Pull every line holding the word "pixels" from the data below and copy it.

** Opening Input records block **

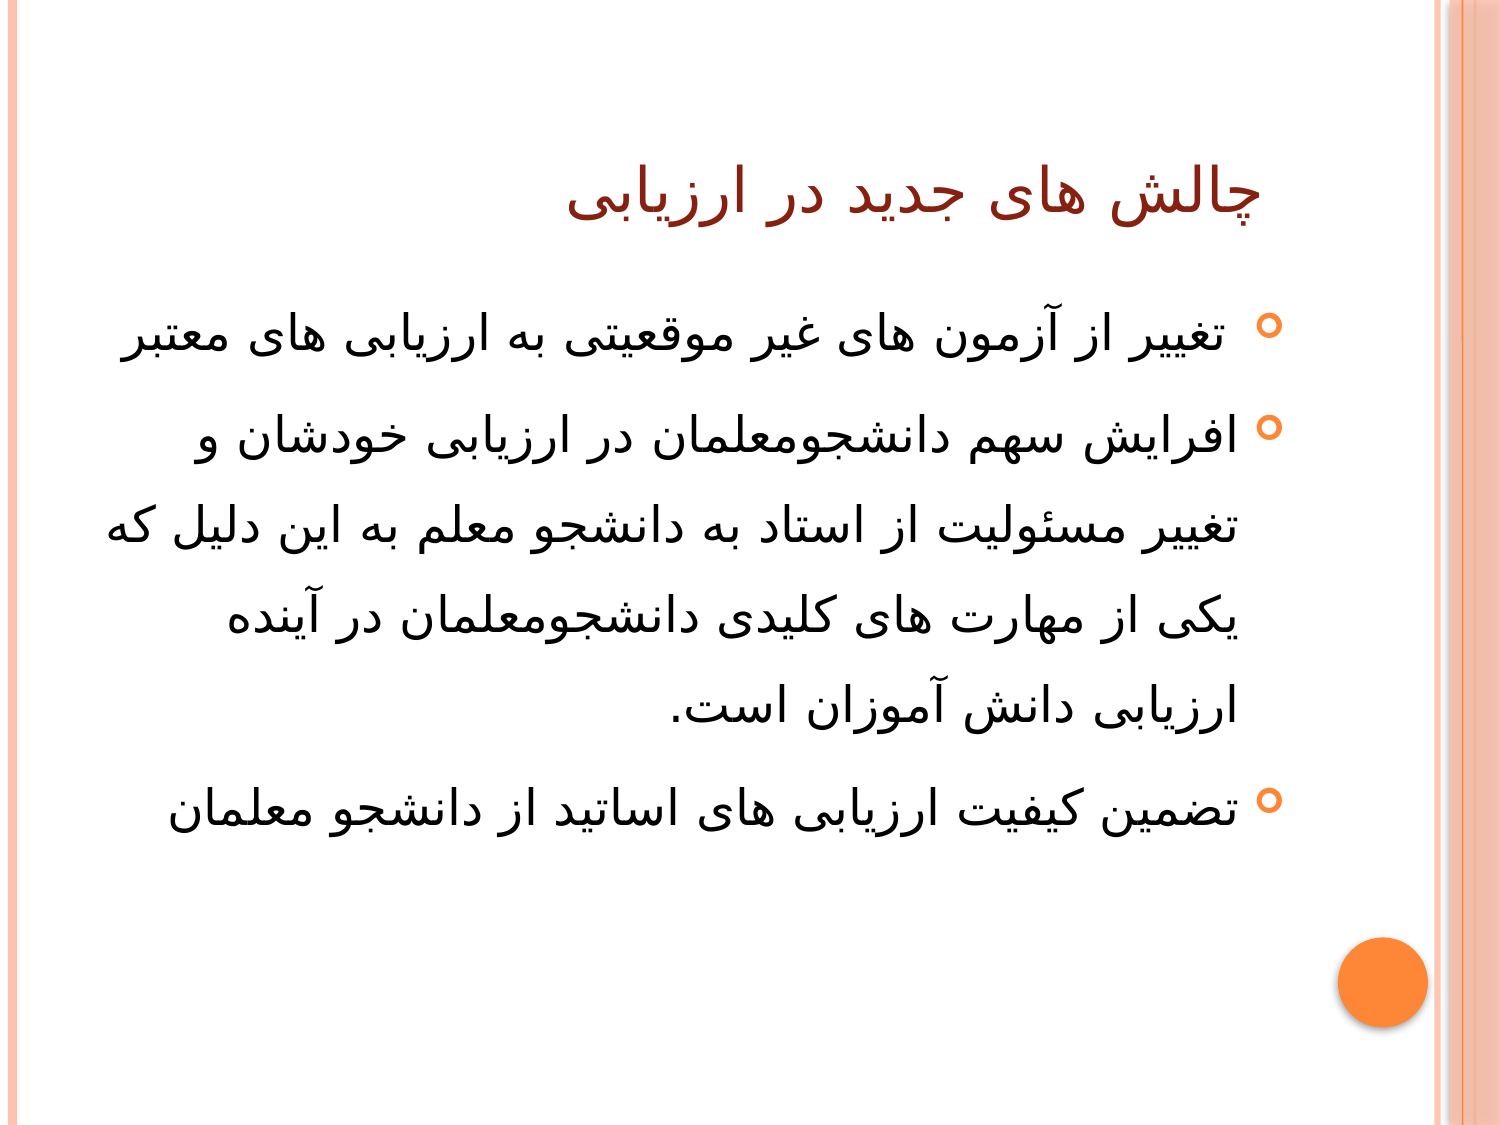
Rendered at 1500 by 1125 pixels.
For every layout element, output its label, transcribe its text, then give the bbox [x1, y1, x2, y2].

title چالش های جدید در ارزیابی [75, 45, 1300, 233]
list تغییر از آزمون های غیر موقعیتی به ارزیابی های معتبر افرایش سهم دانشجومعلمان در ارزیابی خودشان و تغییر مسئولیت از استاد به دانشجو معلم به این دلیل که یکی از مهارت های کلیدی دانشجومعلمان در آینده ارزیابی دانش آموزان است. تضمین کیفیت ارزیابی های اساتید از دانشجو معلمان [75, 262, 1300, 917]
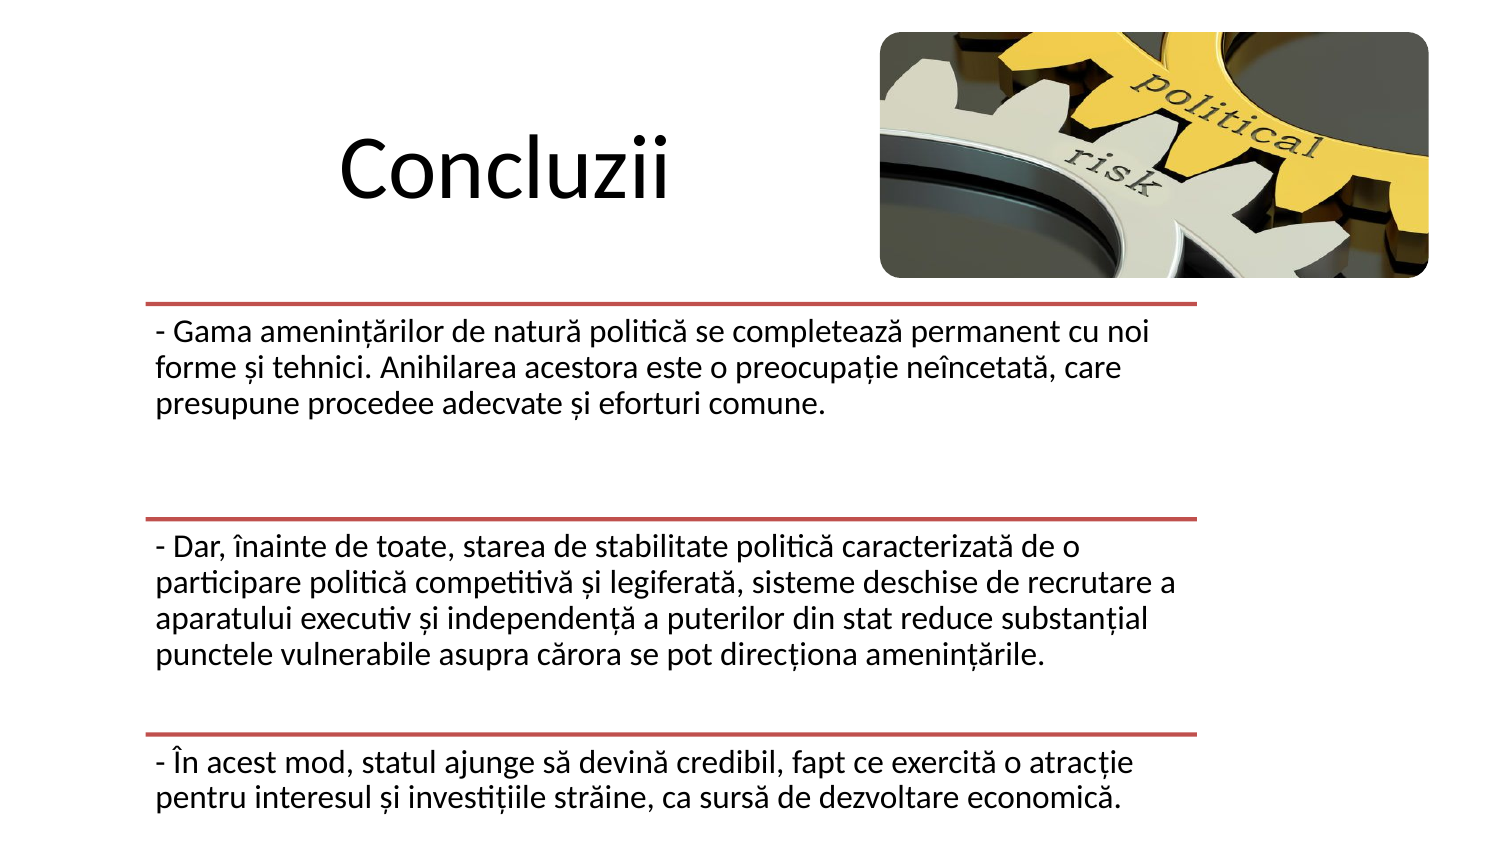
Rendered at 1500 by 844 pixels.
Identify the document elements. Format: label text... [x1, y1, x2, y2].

** Closing Input records block **
** Opening Input records block **

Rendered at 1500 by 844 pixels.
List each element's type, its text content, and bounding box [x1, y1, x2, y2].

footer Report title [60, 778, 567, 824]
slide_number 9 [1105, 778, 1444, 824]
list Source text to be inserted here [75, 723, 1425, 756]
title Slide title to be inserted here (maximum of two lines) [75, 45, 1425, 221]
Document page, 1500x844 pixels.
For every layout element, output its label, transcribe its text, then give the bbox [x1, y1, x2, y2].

** Closing Input records block **

§ Worked solution:
Rendered at 1500 by 1125 pixels.
Rendered at 1500 by 844 pixels.
Rendered at 1500 by 844 pixels.
Document page, 1500x844 pixels.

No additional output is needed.